Agriculture, health, construction training programs being established
By SARA GIBONEY
KEARNEY – Nate Bickford’s father always told him to leave the world better than when you came into it.
Bickford, an associate professor of biology at the University of Nebraska at Kearney, is working to do just that in a collaborative effort to improve the lives of people of Haiti.
“Port Au Prince is like a big ball of yarn with all these little frayed ends. To untie that knot, I can’t see that happening,” Bickford said. “But if you go into these rural areas, that ball of knotted yarn might be solvable. If we put our heads together in the University of Nebraska system, we get the right people from different colleges and we work together, we could have an amazing impact on these rural communities.”
Bickford traveled to Haiti in December. He spent nine days in the Central Plateau collecting information to help create a service training program in areas of agriculture, health and construction.
Haiti, a country located in the Caribbean Sea, suffers from chronic poverty due to economic, political and social challenges, as well as many natural disasters. Haiti is the poorest country in the western hemisphere, with most of the population living in poverty and over half of the population being unemployed or underemployed.
Agriculture contributes the most to the economy, but local food production can’t keep up with demand. Food imports lower the price of food, impoverishing the nation’s farmers.
“We’re talking about a place that’s a two-hour flight from the U.S. that has all of these problems. It’s crazy,” Bickford said. “As a university, we could impact a whole country. How cool is that?”
At the University of Nebraska’s Food for Health Conference last year, James and Martha Goedert asked Bickford to join them on their trip to Haiti to provide his expertise in aquaponics.
James Goedert, professor of engineering at the University of Nebraska-Lincoln, has partnered with volunteers to create a sustainable school building program at the Flower of Hope School in Haiti.

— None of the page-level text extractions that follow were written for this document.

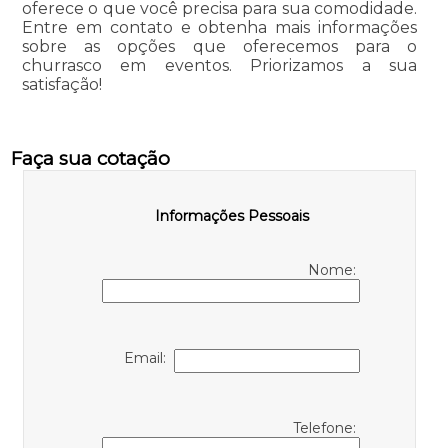
oferece o que você precisa para sua comodidade.
Entre em contato e obtenha mais informações
sobre as opções que oferecemos para o
churrasco em eventos. Priorizamos a sua
satisfação!
Faça sua cotação
Informações Pessoais
Nome:
Email:
Telefone:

Martha Goedert, assistant professor in the College of Public Health at the University of Nebraska Medical Center, has worked with Midwives for Haiti to educate skilled birth attendants to address the high rate of maternal and infant mortality and morbidity.
The Goederts traveled to Haiti with eight medical students in 2015 as part of a Haiti Immersion program at UNMC.
Also on Bickford’s trip to Haiti was Greg Fripp, founder and executive director of Whispering Roots, an Omaha-based organization that provides fresh, locally grown, healthy food for socially and economically disadvantaged communities by using aquaponics, hydroponics and urban farming.
They’re mission in December 2016 was to do research to create an extension service training program in a mission, school and birthing center.
“At each of these three facilities, we’re going to be teaching things like drip irrigation, aquaponics, basic construction, health, technology and business. The bigger idea is that we can teach them a little bit, and they can build on that,” Bickford said.
A team of UNK faculty from different disciplines such as business and public health will return to Haiti in the spring to continue building the training program. They’re currently working on gathering grant funding.
“The problems in Haiti are astronomical. It’s hard to even put words to it,” Bickford said. “When I landed in Port Au Prince and looked around at the poverty I was floored.”
The team hopes to create a holistic approach to solving some of the problems of Haiti – a training program that teaches people in Haiti to teach others in multiple areas.
In addition to doing research for their training program, Bickford and the others helped put a roof on part of a school and visited an aquaculture system funded by the Clinton Foundation.
Bickford is a conservation biologist who works with wildlife and is interested in how habitat changes are affecting wildlife distribution and behavior, and how that is impacted by climate change. He’s also an expert in aquaponics, a marriage between aquaculture and horticulture.
Before leaving for Haiti, Bickford asked UNK students and faculty to donate soccer balls and cleats. He took two 50-pound bags of sports gear to the children who live in orphanages in Haiti.
“The kids were beside themselves excited. They’re playing soccer on gravel barefoot, so it was a big deal to have that stuff,” Bickford said.